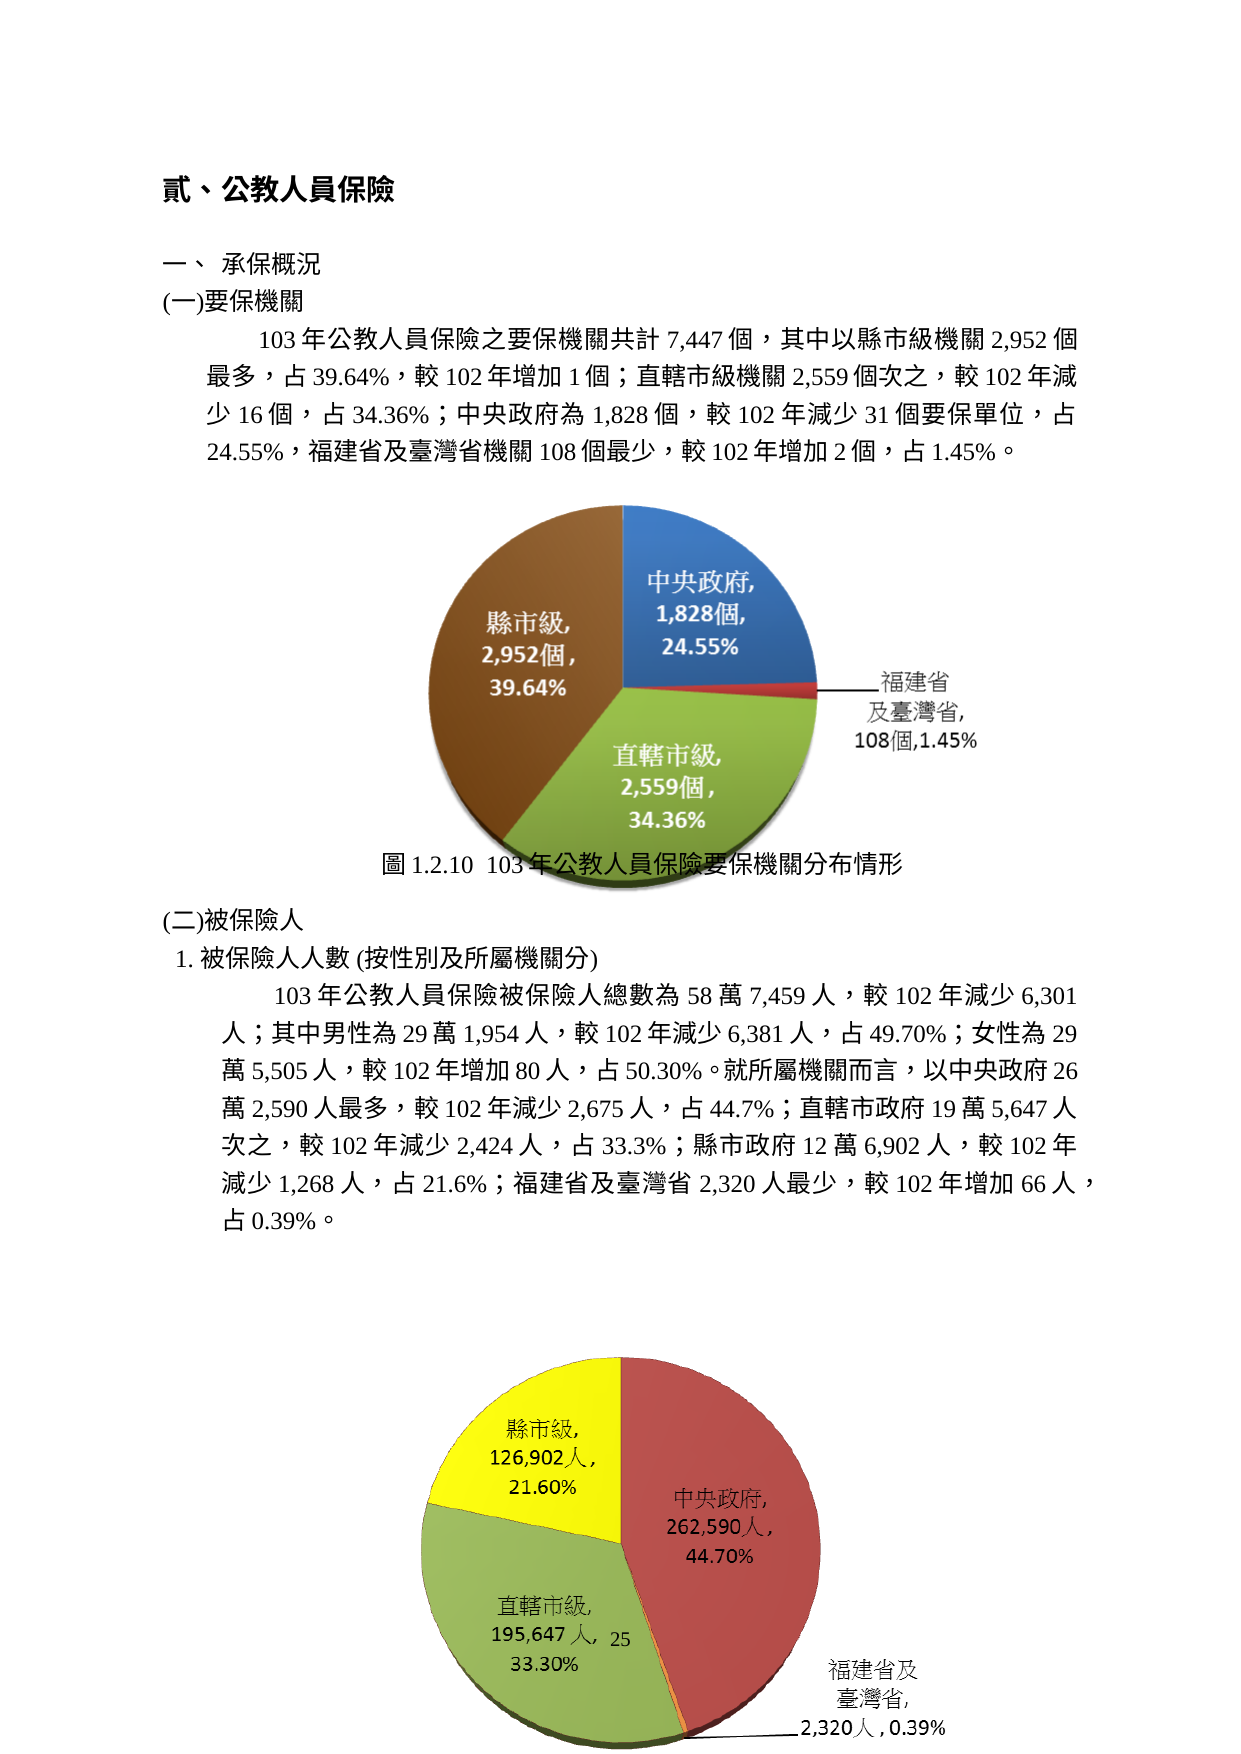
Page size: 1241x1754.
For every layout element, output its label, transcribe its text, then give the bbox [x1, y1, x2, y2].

text 圖1.2.10 103年公教人員保險要保機關分布情形 [1042, 844, 1078, 881]
text (二)被保險人 [162, 900, 198, 937]
text 103年公教人員保險被保險人總數為58萬7,459人，較102年減少6,301人；其中男性為29萬1,954人，較102年減少6,381人，占49.70%；女性為29萬5,505人，較102年增加80人，占50.30%。就所屬機關而言，以中央政府26萬2,590人最多，較102年減少2,675人，占44.7%；直轄市政府19萬5,647人次之，較102年減少2,424人，占33.3%；縣市政府12萬6,902人，較102年減少1,268人，占21.6%；福建省及臺灣省2,320人最少，較102年增加66人，占0.39%。 [221, 975, 1078, 1237]
picture [192, 1350, 1048, 1754]
text 1. 被保險人人數 (按性別及所屬機關分) [162, 937, 1078, 975]
text (二)被保險人 [1042, 900, 1078, 937]
picture [198, 460, 1042, 942]
list 承保概況 [162, 244, 1078, 281]
text 貳、公教人員保險 [162, 150, 1078, 225]
text (一)要保機關 [162, 281, 1078, 319]
text 103年公教人員保險之要保機關共計7,447個，其中以縣市級機關2,952個最多，占39.64%，較102年增加1個；直轄市級機關2,559個次之，較102年減少16個，占34.36%；中央政府為1,828個，較102年減少31個要保單位，占24.55%，福建省及臺灣省機關108個最少，較102年增加2個，占1.45%。 [207, 319, 1078, 469]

○ ○ ○

* _Problem to solve_:
Copy the items above verbatim, leaving the pictures out of your answer.

* _Task output_:
Page size: 1241x1754.
For every layout element, output its label, transcribe its text, then give the bbox [x1, y1, x2, y2].

text 圖1.2.10 103年公教人員保險要保機關分布情形 [1042, 844, 1078, 881]
text (二)被保險人 [162, 900, 198, 937]
text 103年公教人員保險被保險人總數為58萬7,459人，較102年減少6,301人；其中男性為29萬1,954人，較102年減少6,381人，占49.70%；女性為29萬5,505人，較102年增加80人，占50.30%。就所屬機關而言，以中央政府26萬2,590人最多，較102年減少2,675人，占44.7%；直轄市政府19萬5,647人次之，較102年減少2,424人，占33.3%；縣市政府12萬6,902人，較102年減少1,268人，占21.6%；福建省及臺灣省2,320人最少，較102年增加66人，占0.39%。 [221, 975, 1078, 1237]
picture [192, 1350, 1048, 1754]
text 1. 被保險人人數 (按性別及所屬機關分) [162, 937, 1078, 975]
text (二)被保險人 [1042, 900, 1078, 937]
picture [198, 460, 1042, 942]
list 承保概況 [162, 244, 1078, 281]
text 貳、公教人員保險 [162, 150, 1078, 225]
text (一)要保機關 [162, 281, 1078, 319]
text 103年公教人員保險之要保機關共計7,447個，其中以縣市級機關2,952個最多，占39.64%，較102年增加1個；直轄市級機關2,559個次之，較102年減少16個，占34.36%；中央政府為1,828個，較102年減少31個要保單位，占24.55%，福建省及臺灣省機關108個最少，較102年增加2個，占1.45%。 [207, 319, 1078, 469]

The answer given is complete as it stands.